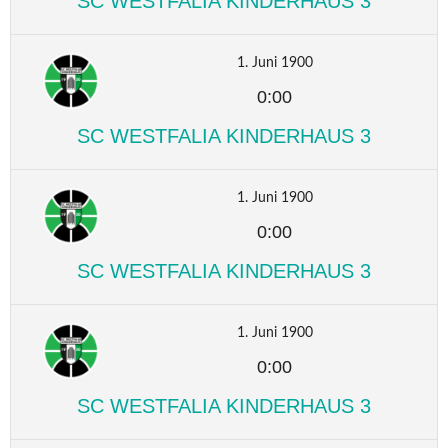
SC WESTFALIA KINDERHAUS 3
1. Juni 1900
0:00
SC WESTFALIA KINDERHAUS 3
1. Juni 1900
0:00
SC WESTFALIA KINDERHAUS 3
1. Juni 1900
0:00
SC WESTFALIA KINDERHAUS 3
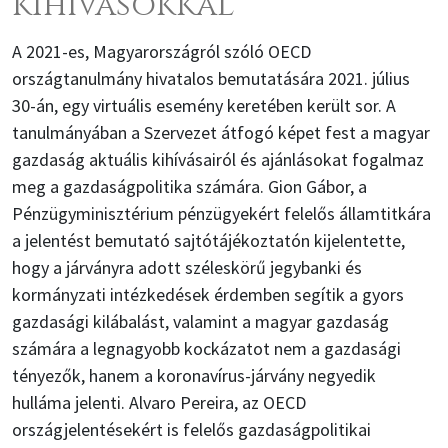
kihívásokkal
A 2021-es, Magyarországról szóló OECD
országtanulmány hivatalos bemutatására 2021. július
30-án, egy virtuális esemény keretében került sor. A
tanulmányában a Szervezet átfogó képet fest a magyar
gazdaság aktuális kihívásairól és ajánlásokat fogalmaz
meg a gazdaságpolitika számára. Gion Gábor, a
Pénzügyminisztérium pénzügyekért felelős államtitkára
a jelentést bemutató sajtótájékoztatón kijelentette,
hogy a járványra adott széleskörű jegybanki és
kormányzati intézkedések érdemben segítik a gyors
gazdasági kilábalást, valamint a magyar gazdaság
számára a legnagyobb kockázatot nem a gazdasági
tényezők, hanem a koronavírus-járvány negyedik
hulláma jelenti. Alvaro Pereira, az OECD
országjelentésekért is felelős gazdaságpolitikai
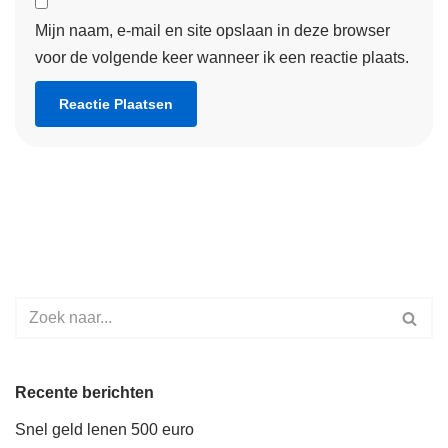
Mijn naam, e-mail en site opslaan in deze browser
voor de volgende keer wanneer ik een reactie plaats.
Recente berichten
Snel geld lenen 500 euro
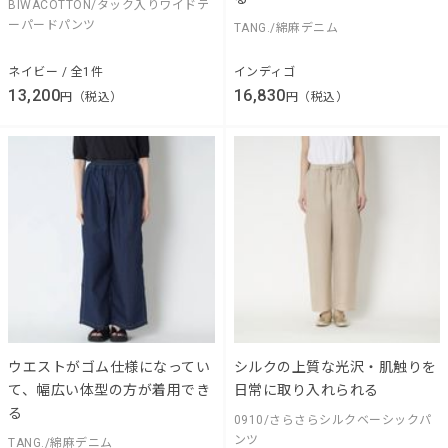
BIWACOTTON/タック入りワイドテ
ーパードパンツ
TANG./綿麻デニム
ネイビー / 全1件
インディゴ
13,200
16,830
円（税込）
円（税込）
ウエストがゴム仕様になってい
シルクの上質な光沢・肌触りを
て、幅広い体型の方が着用でき
日常に取り入れられる
る
0910/さらさらシルクベーシックパ
ンツ
TANG./綿麻デニム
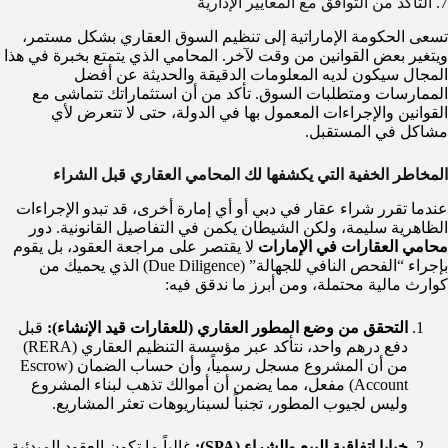
7. التأكد من التوافق مع المعايير الإدارية
تسعى الحكومة الإماراتية إلى تنظيم السوق العقاري بشكل مستمر،
ويتغير بعض القوانين من وقت لآخر. المحامي الذي يتمتع بخبرة في هذا
المجال سيكون لديه المعلومات الدقيقة والحديثة عن أفضل
الممارسات ومتطلبات السوق. تأكد من أن استثماراتك تتماشى مع
القوانين والإجراءات المعمول بها في الدولة، حتى لا تتعرض لأي
مشاكل في المستقبل.
المخاطر الخفية التي يكشفها لك المحامي العقاري قبل الشراء
عندما تقرر شراء عقار في دبي أو أي إمارة أخرى، قد تبدو الإجراءات
الظاهرية سليمة، ولكن الشيطان يكمن في التفاصيل القانونية. دور
محامي العقارات في الإمارات
لا يقتصر على مراجعة العقود، بل يقوم
بإجراء “الفحص النافي للجهالة” (Due Diligence) الذي يحميك من
كوارث مالية محتملة، ومن أبرز ما ندقق فيه:
التحقق من وضع المطور العقاري (للعقارات قيد الإنشاء):
قبل
دفع درهم واحد، نتأكد عبر مؤسسة التنظيم العقاري (RERA)
من أن المشروع مسجل رسمياً، وأن حساب الضمان (Escrow
Account) مفعل، مما يضمن أن أموالك تذهب لبناء المشروع
وليس لجيوب المطور، تجنباً لسيناريوهات تعثر المشاريع.
خبايا اتفاقية البيع والشراء (SPA):
غالباً ما تكون العقود المبدئية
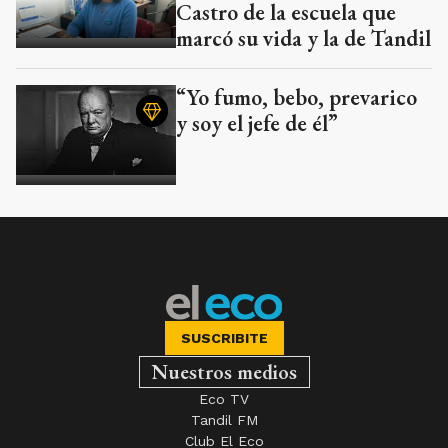
Castro de la escuela que
marcó su vida y la de Tandil
“Yo fumo, bebo, prevarico
y soy el jefe de él”
SUSCRIBITE
Nuestros medios
Eco TV
Tandil FM
Club El Eco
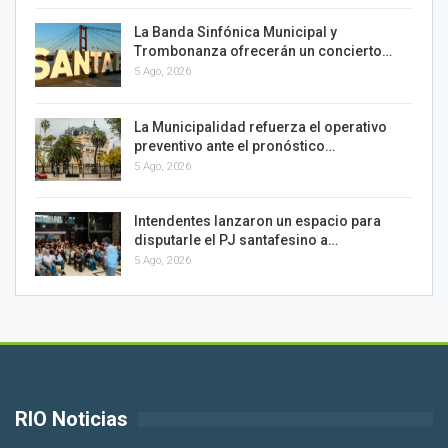
La Banda Sinfónica Municipal y
Trombonanza ofrecerán un concierto…
5 Ago, 2026
La Municipalidad refuerza el operativo
preventivo ante el pronóstico…
5 Ago, 2026
Intendentes lanzaron un espacio para
disputarle el PJ santafesino a…
5 Ago, 2026
RIO Noticias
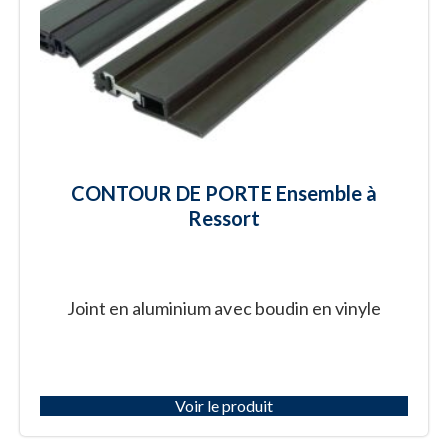
CONTOUR DE PORTE Ensemble à
Ressort
Joint en aluminium avec boudin en vinyle
Voir le produit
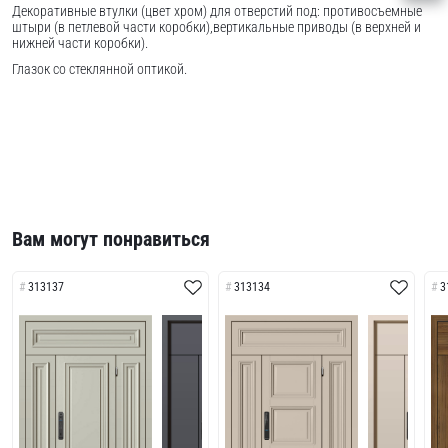
Декоративные втулки (цвет хром) для отверстий под: противосъемные
штыри (в петлевой части коробки),вертикальные приводы (в верхней и
нижней части коробки).
Глазок со стеклянной оптикой.
Вам могут понравиться
313137
313134
3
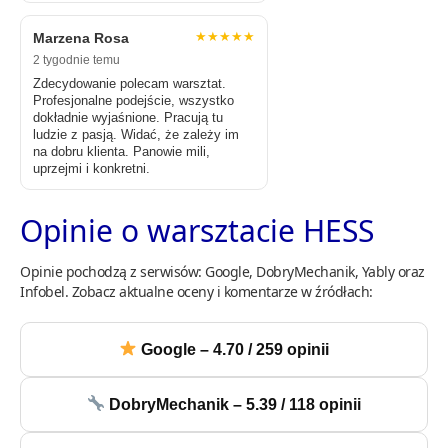
★★★★★
Marzena Rosa
2 tygodnie temu
Zdecydowanie polecam warsztat.
Profesjonalne podejście, wszystko
dokładnie wyjaśnione. Pracują tu
ludzie z pasją. Widać, że zależy im
na dobru klienta. Panowie mili,
uprzejmi i konkretni.
Opinie o warsztacie HESS
Opinie pochodzą z serwisów: Google, DobryMechanik, Yably oraz
Infobel. Zobacz aktualne oceny i komentarze w źródłach:
Google – 4.70 / 259 opinii
DobryMechanik – 5.39 / 118 opinii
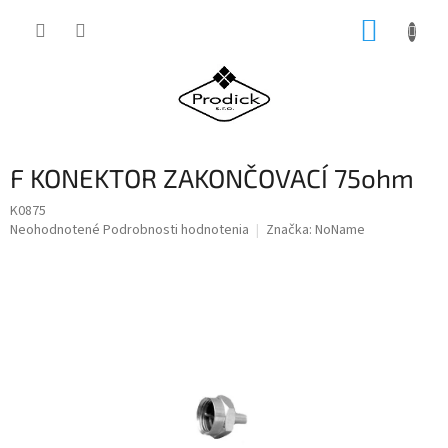
Prejsť
NÁKUP
na
obsah
KOŠÍK
F KONEKTOR ZAKONČOVACÍ 75ohm
K0875
Priemerné
Neohodnotené
Podrobnosti hodnotenia
Značka:
NoName
hodnotenie
produktu
je
0,0
z
5
hviezdičiek.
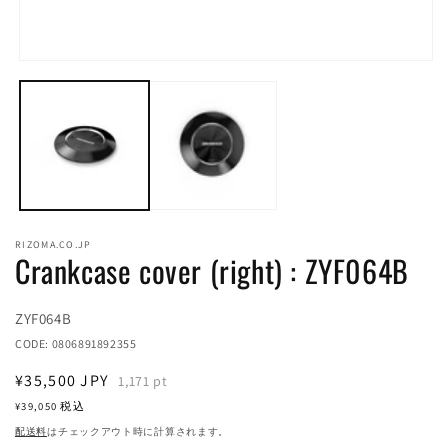
モ
ー
ダ
ル
(2
で
メ
デ
ィ
ア
(1)
RIZOMA.CO.JP
を
Crankcase cover (right) : ZYF064B
開
く
Translation
ZYF064B
missing:
CODE:
0806891892355
ja.products.product.sku:
通
¥35,500
JPY
1,171
pt
常
¥39,050
税込
価
配送料
はチェックアウト時に計算されます。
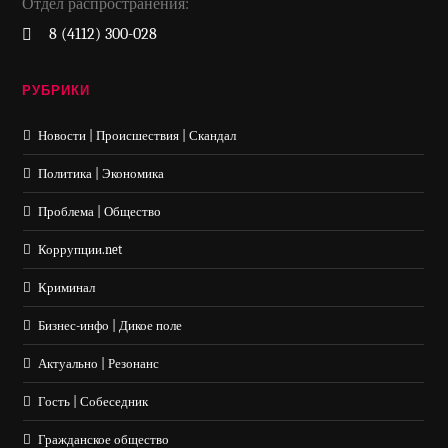
Отдел распространения:
8 (4112) 300-028
РУБРИКИ
Новости | Происшествия | Скандал
Политика | Экономика
Проблема | Общество
Коррупции.net
Криминал
Бизнес-инфо | Дикое поле
Актуально | Резонанс
Гость | Собеседник
Гражданское общество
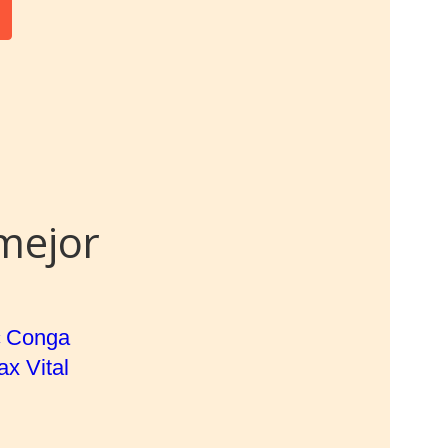
mejor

****************

**Requirement:** Turn the text read from every entry above into a single numbered list with one line per item, skipping any blank lines. Keep the pictures out of your answer.

**Written solution:**
1. SC WESTFALIA KINDERHAUS 3
2. 1. Juni 1900
3. 0:00
4. SC WESTFALIA KINDERHAUS 3
5. 1. Juni 1900
6. 0:00
7. SC WESTFALIA KINDERHAUS 3
8. 1. Juni 1900
9. 0:00
10. SC WESTFALIA KINDERHAUS 3
11. kihívásokkal
12. A 2021-es, Magyarországról szóló OECD
13. országtanulmány hivatalos bemutatására 2021. július
14. 30-án, egy virtuális esemény keretében került sor. A
15. tanulmányában a Szervezet átfogó képet fest a magyar
16. gazdaság aktuális kihívásairól és ajánlásokat fogalmaz
17. meg a gazdaságpolitika számára. Gion Gábor, a
18. Pénzügyminisztérium pénzügyekért felelős államtitkára
19. a jelentést bemutató sajtótájékoztatón kijelentette,
20. hogy a járványra adott széleskörű jegybanki és
21. kormányzati intézkedések érdemben segítik a gyors
22. gazdasági kilábalást, valamint a magyar gazdaság
23. számára a legnagyobb kockázatot nem a gazdasági
24. tényezők, hanem a koronavírus-járvány negyedik
25. hulláma jelenti. Alvaro Pereira, az OECD
26. országjelentésekért is felelős gazdaságpolitikai
27. Mijn naam, e-mail en site opslaan in deze browser
28. voor de volgende keer wanneer ik een reactie plaats.
29. Recente berichten
30. Snel geld lenen 500 euro
31. BIWACOTTON/タック入りワイドテ
32. ーパードパンツ
33. TANG./綿麻デニム
34. ネイビー / 全1件
35. インディゴ
36. 13,200
37. 16,830
38. 円（税込）
39. 円（税込）
40. ウエストがゴム仕様になってい
41. シルクの上質な光沢・肌触りを
42. て、幅広い体型の方が着用でき
43. 日常に取り入れられる
44. る
45. 0910/さらさらシルクベーシックパ
46. ンツ
47. TANG./綿麻デニム
48. 7. التأكد من التوافق مع المعايير الإدارية
49. تسعى الحكومة الإماراتية إلى تنظيم السوق العقاري بشكل مستمر،
50. ويتغير بعض القوانين من وقت لآخر. المحامي الذي يتمتع بخبرة في هذا
51. المجال سيكون لديه المعلومات الدقيقة والحديثة عن أفضل
52. الممارسات ومتطلبات السوق. تأكد من أن استثماراتك تتماشى مع
53. القوانين والإجراءات المعمول بها في الدولة، حتى لا تتعرض لأي
54. مشاكل في المستقبل.
55. المخاطر الخفية التي يكشفها لك المحامي العقاري قبل الشراء
56. عندما تقرر شراء عقار في دبي أو أي إمارة أخرى، قد تبدو الإجراءات
57. الظاهرية سليمة، ولكن الشيطان يكمن في التفاصيل القانونية. دور
58. محامي العقارات في الإمارات
59. لا يقتصر على مراجعة العقود، بل يقوم
60. بإجراء “الفحص النافي للجهالة” (Due Diligence) الذي يحميك من
61. كوارث مالية محتملة، ومن أبرز ما ندقق فيه:
62. التحقق من وضع المطور العقاري (للعقارات قيد الإنشاء):
63. قبل
64. دفع درهم واحد، نتأكد عبر مؤسسة التنظيم العقاري (RERA)
65. من أن المشروع مسجل رسمياً، وأن حساب الضمان (Escrow
66. Account) مفعل، مما يضمن أن أموالك تذهب لبناء المشروع
67. وليس لجيوب المطور، تجنباً لسيناريوهات تعثر المشاريع.
68. خبايا اتفاقية البيع والشراء (SPA):
69. غالباً ما تكون العقود المبدئية
70. Castro de la escuela que
71. marcó su vida y la de Tandil
72. “Yo fumo, bebo, prevarico
73. y soy el jefe de él”
74. SUSCRIBITE
75. Nuestros medios
76. Eco TV
77. Tandil FM
78. Club El Eco
79. La Banda Sinfónica Municipal y
80. Trombonanza ofrecerán un concierto…
81. 5 Ago, 2026
82. La Municipalidad refuerza el operativo
83. preventivo ante el pronóstico…
84. 5 Ago, 2026
85. Intendentes lanzaron un espacio para
86. disputarle el PJ santafesino a…
87. 5 Ago, 2026
88. RIO Noticias
89. CONTOUR DE PORTE Ensemble à
90. Ressort
91. Joint en aluminium avec boudin en vinyle
92. Voir le produit
93. Декоративные втулки (цвет хром) для отверстий под: противосъемные
94. штыри (в петлевой части коробки),вертикальные приводы (в верхней и
95. нижней части коробки).
96. Глазок со стеклянной оптикой.
97. Вам могут понравиться
98. 313137
99. 313134
100. 3
101. ★★★★★
102. Marzena Rosa
103. 2 tygodnie temu
104. Zdecydowanie polecam warsztat.
105. Profesjonalne podejście, wszystko
106. dokładnie wyjaśnione. Pracują tu
107. ludzie z pasją. Widać, że zależy im
108. na dobru klienta. Panowie mili,
109. uprzejmi i konkretni.
110. Opinie o warsztacie HESS
111. Opinie pochodzą z serwisów: Google, DobryMechanik, Yably oraz
112. Infobel. Zobacz aktualne oceny i komentarze w źródłach:
113. Google – 4.70 / 259 opinii
114. DobryMechanik – 5.39 / 118 opinii
115. Prejsť
116. NÁKUP
117. na
118. obsah
119. KOŠÍK
120. F KONEKTOR ZAKONČOVACÍ 75ohm
121. K0875
122. Priemerné
123. Neohodnotené
124. Podrobnosti hodnotenia
125. Značka:
126. NoName
127. hodnotenie
128. produktu
129. je
130. 0,0
131. z
132. 5
133. hviezdičiek.
134. モ
135. ー
136. ダ
137. ル
138. (2
139. で
140. メ
141. デ
142. ィ
143. ア
144. (1)
145. RIZOMA.CO.JP
146. を
147. Crankcase cover (right) : ZYF064B
148. 開
149. く
150. Translation
151. ZYF064B
152. missing:
153. CODE:
154. 0806891892355
155. ja.products.product.sku:
156. 通
157. ¥35,500
158. JPY
159. 1,171
160. pt
161. 常
162. ¥39,050
163. 税込
164. 価
165. 配送料
166. はチェックアウト時に計算されます。
167. Отдел распространения:
168. 8 (4112) 300-028
169. РУБРИКИ
170. Новости | Происшествия | Скандал
171. Политика | Экономика
172. Проблема | Общество
173. Коррупции.net
174. Криминал
175. Бизнес-инфо | Дикое поле
176. Актуально | Резонанс
177. Гость | Собеседник
178. Гражданское общество
179. mejor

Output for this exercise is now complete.